Question

Let O be the vertex of the parabola \(x^2=4y\) and Q be any point on it. Let the locus of the point P, which divides the line segment OQ internally in the ratio 2:3 be the conic C. Then the equation of the chord of C, which is bisected at the point (1, 2), is:

• A. \(5x-4y+3=0\)
• B. \(x-2y+3=0\)
• C. \(5x-y-3=0\)
• D. \(4x-5y+6=0\)

Hint:

The formula \(T=S_1\) is a very useful shortcut for finding the equation of a chord bisected at a given point for any second-degree conic section (circle, parabola, ellipse, hyperbola).
Remembering the standard substitutions for T is key: \(x^2 \to xx_1\), \(y^2 \to yy_1\), \(x \to \frac{x+x_1}{2}\), \(y \to \frac{y+y_1}{2}\), \(xy \to \frac{xy_1+x_1y}{2}\).

Answer 1

The Correct Option is A

Step 1: Understanding the Question:
First, we need to find the locus of a point P that divides the segment OQ in a given ratio, where O is the vertex of a parabola and Q is a variable point on it.

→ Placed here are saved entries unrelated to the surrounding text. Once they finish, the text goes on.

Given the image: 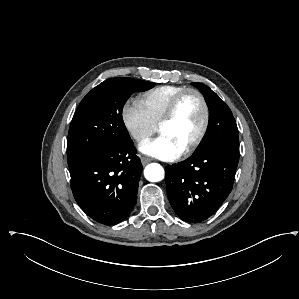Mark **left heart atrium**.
<instances>
[{"instance_id": "39dd6f15", "label": "left heart atrium", "mask_w": 299, "mask_h": 299, "mask_svg": "<svg viewBox=\"0 0 299 299\" xmlns=\"http://www.w3.org/2000/svg\"><path fill=\"white\" fill-rule=\"evenodd\" d=\"M140 151L146 155L157 157L163 160H173L178 158L183 149L173 143L168 137L160 135L153 140L142 143Z\"/></svg>"}]
</instances>
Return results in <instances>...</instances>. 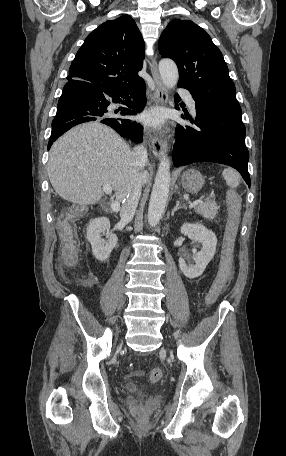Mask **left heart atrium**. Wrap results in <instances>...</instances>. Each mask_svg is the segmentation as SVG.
<instances>
[{
	"label": "left heart atrium",
	"instance_id": "39dd6f15",
	"mask_svg": "<svg viewBox=\"0 0 286 456\" xmlns=\"http://www.w3.org/2000/svg\"><path fill=\"white\" fill-rule=\"evenodd\" d=\"M143 120L151 126H160L164 121V113L159 109L151 110L144 114Z\"/></svg>",
	"mask_w": 286,
	"mask_h": 456
}]
</instances>
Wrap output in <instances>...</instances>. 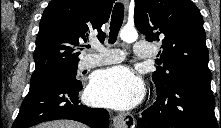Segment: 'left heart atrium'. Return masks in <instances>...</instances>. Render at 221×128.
I'll return each instance as SVG.
<instances>
[{"instance_id": "39dd6f15", "label": "left heart atrium", "mask_w": 221, "mask_h": 128, "mask_svg": "<svg viewBox=\"0 0 221 128\" xmlns=\"http://www.w3.org/2000/svg\"><path fill=\"white\" fill-rule=\"evenodd\" d=\"M87 96L100 106L130 109L140 102L143 85L131 70L116 66L99 71L94 76Z\"/></svg>"}]
</instances>
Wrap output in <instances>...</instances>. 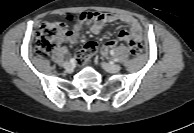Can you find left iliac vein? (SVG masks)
Listing matches in <instances>:
<instances>
[{"label": "left iliac vein", "mask_w": 194, "mask_h": 133, "mask_svg": "<svg viewBox=\"0 0 194 133\" xmlns=\"http://www.w3.org/2000/svg\"><path fill=\"white\" fill-rule=\"evenodd\" d=\"M101 65L103 69L109 73H117L121 70V66L119 64L102 63Z\"/></svg>", "instance_id": "left-iliac-vein-1"}]
</instances>
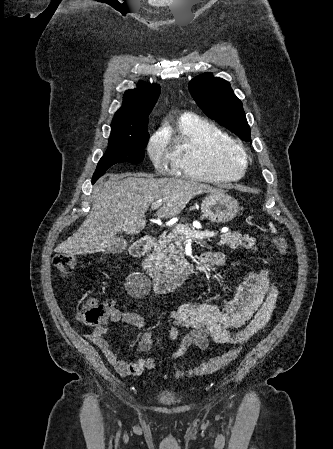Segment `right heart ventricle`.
<instances>
[{
  "instance_id": "right-heart-ventricle-1",
  "label": "right heart ventricle",
  "mask_w": 333,
  "mask_h": 449,
  "mask_svg": "<svg viewBox=\"0 0 333 449\" xmlns=\"http://www.w3.org/2000/svg\"><path fill=\"white\" fill-rule=\"evenodd\" d=\"M233 139L216 124L188 117L180 119L171 139L170 161L172 171L181 177L203 181H233L241 178L247 160L226 163L225 148Z\"/></svg>"
}]
</instances>
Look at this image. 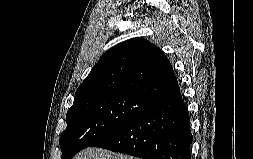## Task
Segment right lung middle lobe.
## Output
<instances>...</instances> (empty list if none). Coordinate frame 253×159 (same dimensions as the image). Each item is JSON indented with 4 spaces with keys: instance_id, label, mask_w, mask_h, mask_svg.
Instances as JSON below:
<instances>
[{
    "instance_id": "1",
    "label": "right lung middle lobe",
    "mask_w": 253,
    "mask_h": 159,
    "mask_svg": "<svg viewBox=\"0 0 253 159\" xmlns=\"http://www.w3.org/2000/svg\"><path fill=\"white\" fill-rule=\"evenodd\" d=\"M154 103L144 98L116 94L74 101L66 115L67 128L60 136L61 159L117 131Z\"/></svg>"
}]
</instances>
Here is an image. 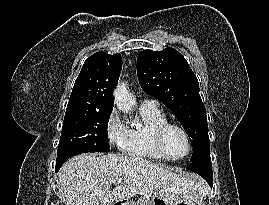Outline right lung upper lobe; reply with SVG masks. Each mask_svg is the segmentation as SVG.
I'll use <instances>...</instances> for the list:
<instances>
[{"instance_id": "cb5924a9", "label": "right lung upper lobe", "mask_w": 269, "mask_h": 205, "mask_svg": "<svg viewBox=\"0 0 269 205\" xmlns=\"http://www.w3.org/2000/svg\"><path fill=\"white\" fill-rule=\"evenodd\" d=\"M122 69L120 54L97 52L84 62L67 105L95 110L113 109V89Z\"/></svg>"}]
</instances>
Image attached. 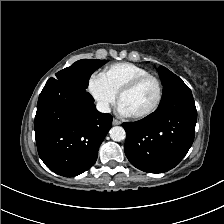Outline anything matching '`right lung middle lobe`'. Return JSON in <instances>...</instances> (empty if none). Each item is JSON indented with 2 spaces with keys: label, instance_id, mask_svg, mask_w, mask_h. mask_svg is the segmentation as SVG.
I'll use <instances>...</instances> for the list:
<instances>
[{
  "label": "right lung middle lobe",
  "instance_id": "obj_1",
  "mask_svg": "<svg viewBox=\"0 0 224 224\" xmlns=\"http://www.w3.org/2000/svg\"><path fill=\"white\" fill-rule=\"evenodd\" d=\"M107 60L82 59L73 63L50 78L47 83H62L76 89L85 90L88 87L91 74L104 65Z\"/></svg>",
  "mask_w": 224,
  "mask_h": 224
}]
</instances>
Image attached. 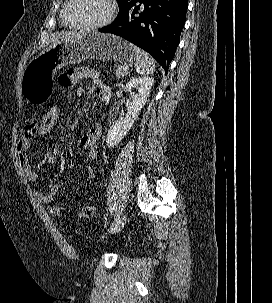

This locus will be a new conic C. Second, we need to find the equation of a chord of this new conic C that is bisected at a given point (1, 2).
Step 2: Key Formula or Approach:
1. Parametric form of parabola: Any point on the parabola \(x^2=4ay\) can be represented as \((2at, at^2)\). For \(x^2=4y\), \(a=1\), so a point Q is \((2t, t^2)\).
2. Section Formula: If a point P(h,k) divides the line segment joining \(A(x_1, y_1)\) and \(B(x_2, y_2)\) in the ratio m:n, then \(P = \left(\frac{mx_2+nx_1}{m+n}, \frac{my_2+ny_1}{m+n}\right)\).
3. Equation of chord bisected at a point: The equation of the chord of a conic \(S=0\) which is bisected at the point \((x_1, y_1)\) is given by \(T = S_1\), where T is the expression for the tangent at \((x_1, y_1)\) and \(S_1\) is the value of the conic's expression at \((x_1, y_1)\).
Step 3: Detailed Explanation:
Part 1: Finding the locus of P.
The parabola is \(x^2=4y\). The vertex is O(0,0).
Let any point on the parabola be Q\((2t, t^2)\).
The point P(h,k) divides the segment OQ in the ratio 2:3.
Using the section formula:
\[ h = \frac{2(2t) + 3(0)}{2+3} = \frac{4t}{5} \implies t = \frac{5h}{4} \] \[ k = \frac{2(t^2) + 3(0)}{2+3} = \frac{2t^2}{5} \] To find the locus, we eliminate the parameter \(t\). Substitute \(t\) from the first equation into the second:
\[ k = \frac{2}{5} \left(\frac{5h}{4}\right)^2 = \frac{2}{5} \frac{25h^2}{16} = \frac{5h^2}{8} \] So, \(8k = 5h^2\). The locus of P is the conic C: \(5x^2 = 8y\), or \(5x^2 - 8y = 0\).
Part 2: Finding the equation of the chord.
The conic C is \(S \equiv 5x^2 - 8y = 0\).
The chord is bisected at the point \((x_1, y_1) = (1, 2)\).
We use the formula \(T = S_1\).
To find T, we replace \(x^2 \to xx_1\), \(y \to \frac{y+y_1}{2}\) in the equation of the conic.
\[ T \equiv 5(x \cdot x_1) - 8\left(\frac{y+y_1}{2}\right) = 5x(1) - 4(y+2) = 5x - 4y - 8 \] To find \(S_1\), we substitute \((x_1, y_1)\) into the equation of the conic.
\[ S_1 \equiv 5x_1^2 - 8y_1 = 5(1)^2 - 8(2) = 5 - 16 = -11 \] Now, set \(T = S_1\):
\[ 5x - 4y - 8 = -11 \] \[ 5x - 4y + 3 = 0 \] Step 4: Final Answer:
The equation of the chord of the conic C bisected at (1, 2) is \(5x-4y+3=0\).